═════ RECORD EXCERPTS

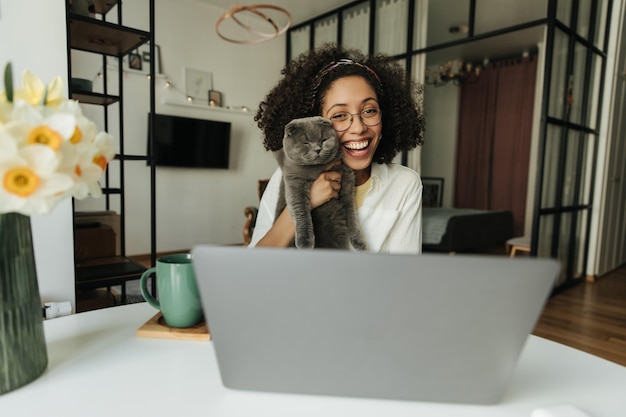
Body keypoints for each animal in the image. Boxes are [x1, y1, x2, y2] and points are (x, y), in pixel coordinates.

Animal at [272, 115, 366, 249]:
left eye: (323, 140)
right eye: (305, 143)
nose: (318, 149)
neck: (317, 169)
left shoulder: (347, 179)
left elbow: (352, 213)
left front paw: (359, 242)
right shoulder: (294, 183)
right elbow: (300, 210)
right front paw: (305, 242)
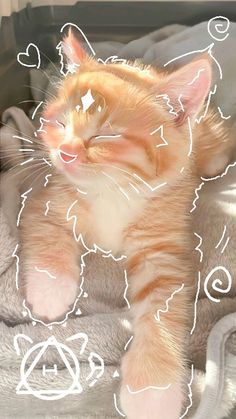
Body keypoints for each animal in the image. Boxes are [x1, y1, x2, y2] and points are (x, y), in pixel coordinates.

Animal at [20, 31, 230, 418]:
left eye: (104, 135)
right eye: (60, 123)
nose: (66, 153)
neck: (112, 191)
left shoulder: (163, 247)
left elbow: (162, 307)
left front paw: (153, 386)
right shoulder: (43, 197)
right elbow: (47, 231)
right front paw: (50, 292)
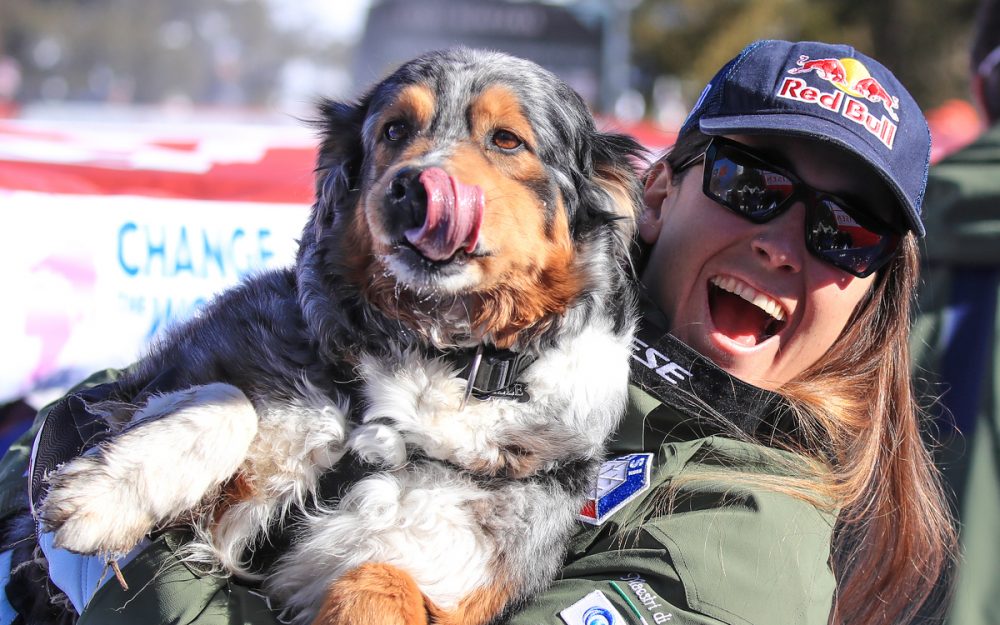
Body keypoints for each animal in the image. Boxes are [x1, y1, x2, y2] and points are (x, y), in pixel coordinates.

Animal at [35, 50, 644, 624]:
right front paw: (104, 497)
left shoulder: (448, 558)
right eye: (394, 130)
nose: (412, 187)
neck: (440, 352)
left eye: (508, 140)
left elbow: (383, 580)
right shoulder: (166, 375)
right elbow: (229, 404)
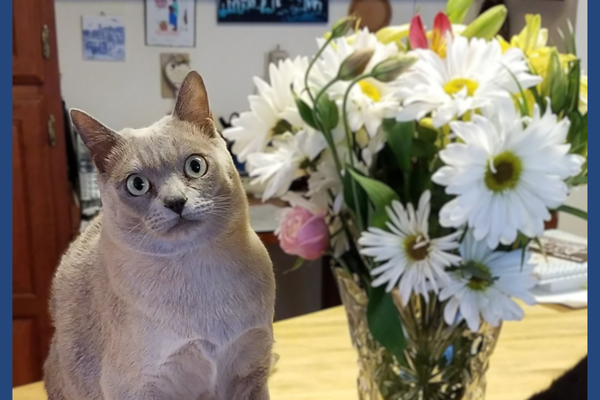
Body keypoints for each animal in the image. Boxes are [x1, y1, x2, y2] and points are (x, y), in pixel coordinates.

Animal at [43, 72, 276, 400]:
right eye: (137, 184)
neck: (198, 272)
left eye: (195, 166)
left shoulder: (252, 373)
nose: (176, 202)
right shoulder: (139, 388)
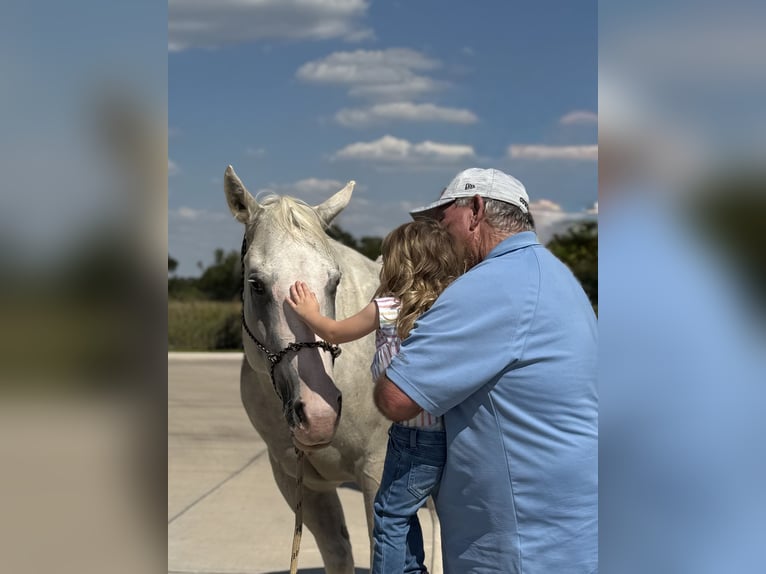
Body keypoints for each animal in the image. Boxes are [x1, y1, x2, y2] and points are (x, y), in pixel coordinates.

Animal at [223, 165, 393, 573]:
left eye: (334, 281)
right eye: (256, 284)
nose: (318, 416)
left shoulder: (377, 470)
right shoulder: (300, 483)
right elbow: (337, 551)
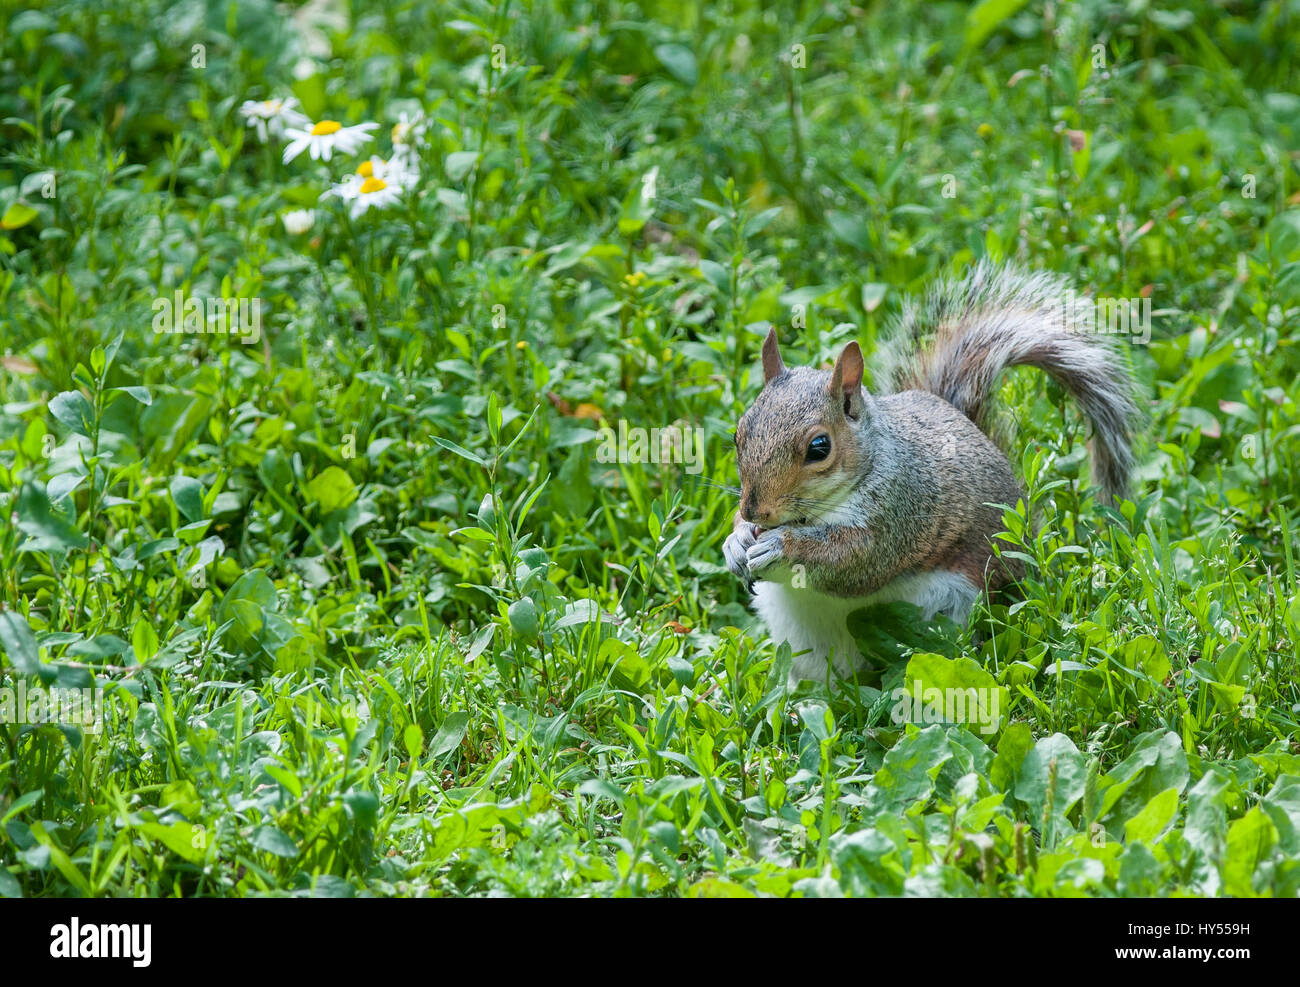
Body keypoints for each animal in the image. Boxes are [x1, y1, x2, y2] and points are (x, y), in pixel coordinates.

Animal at [728, 258, 1144, 681]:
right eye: (738, 433)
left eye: (819, 447)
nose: (755, 511)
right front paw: (737, 540)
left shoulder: (902, 507)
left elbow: (855, 560)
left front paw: (781, 546)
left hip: (953, 606)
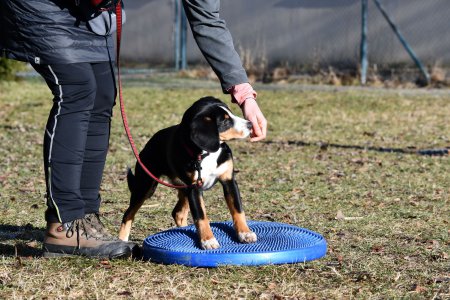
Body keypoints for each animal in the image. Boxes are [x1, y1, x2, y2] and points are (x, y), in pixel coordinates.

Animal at [119, 97, 258, 250]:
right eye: (225, 121)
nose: (250, 124)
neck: (206, 154)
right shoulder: (194, 188)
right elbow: (201, 216)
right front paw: (208, 240)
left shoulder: (229, 181)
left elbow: (238, 209)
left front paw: (245, 233)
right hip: (145, 186)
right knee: (128, 214)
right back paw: (122, 240)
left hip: (182, 189)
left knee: (178, 213)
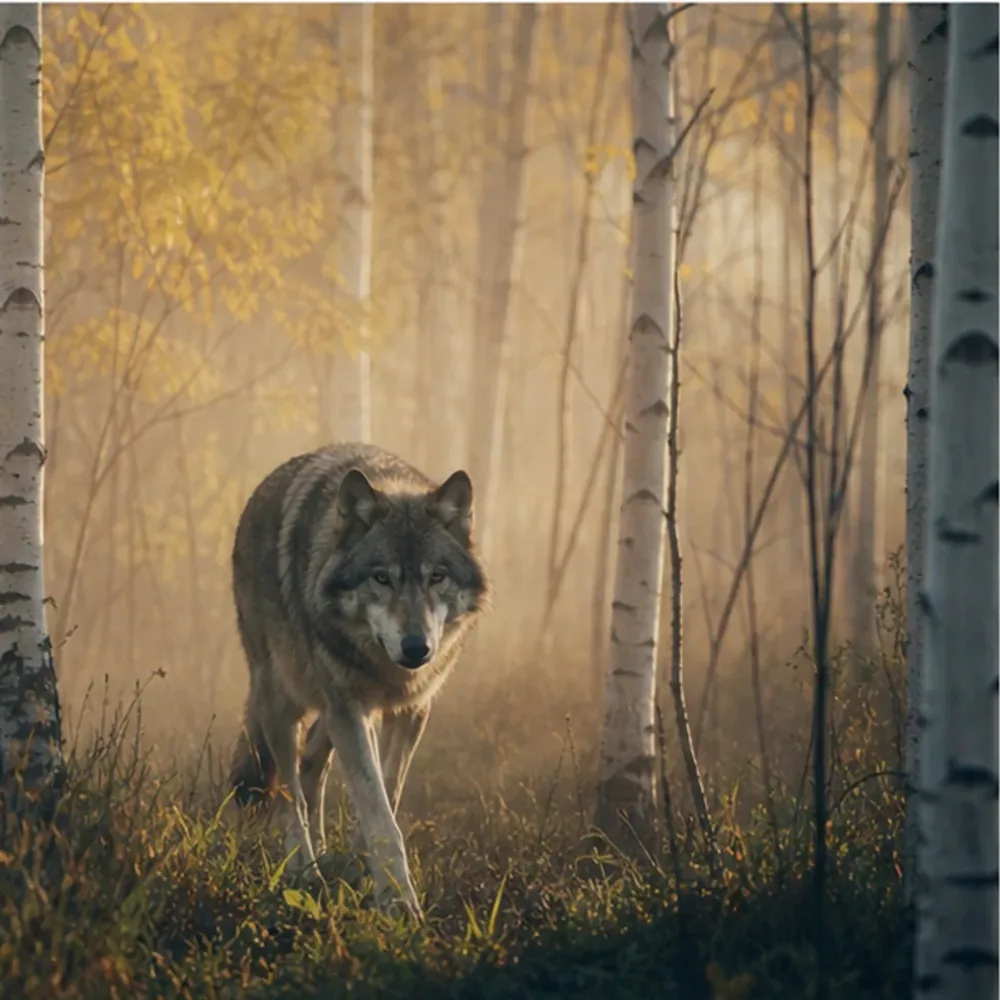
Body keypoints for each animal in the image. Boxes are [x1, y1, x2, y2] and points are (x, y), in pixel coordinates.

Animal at [229, 442, 490, 920]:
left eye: (436, 576)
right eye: (381, 577)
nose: (416, 648)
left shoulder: (410, 710)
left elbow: (387, 793)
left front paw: (362, 869)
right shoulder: (352, 711)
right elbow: (375, 806)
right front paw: (398, 902)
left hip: (329, 712)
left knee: (311, 765)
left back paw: (322, 859)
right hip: (281, 699)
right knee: (289, 792)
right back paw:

══════════

- **EXERCISE PROMPT**: Using the entries above, write out exactly the lines from the one with "right elbow: (300, 210)" through the one with "right elbow: (229, 404)", ends included. Leave out any pictures.

- **EXERCISE SOLUTION**:
right elbow: (300, 210)
right front paw: (305, 242)
Body keypoints for each animal in the image. Boxes are [x1, y1, x2, y2] and points are (x, y), in pixel coordinates.

Animal at [20, 31, 230, 418]:
left eye: (104, 135)
right eye: (60, 123)
nose: (66, 153)
neck: (112, 191)
left shoulder: (163, 247)
left elbow: (162, 307)
left front paw: (153, 386)
right shoulder: (43, 197)
right elbow: (47, 231)
right front paw: (50, 292)
Body keypoints for each animal in the image. Boxes are [x1, y1, x2, y2] and points are (x, y), in pixel coordinates.

Animal at [35, 50, 644, 624]:
right front paw: (104, 497)
left shoulder: (448, 558)
right eye: (394, 130)
nose: (412, 187)
neck: (440, 352)
left eye: (508, 140)
left elbow: (383, 580)
right shoulder: (166, 375)
right elbow: (229, 404)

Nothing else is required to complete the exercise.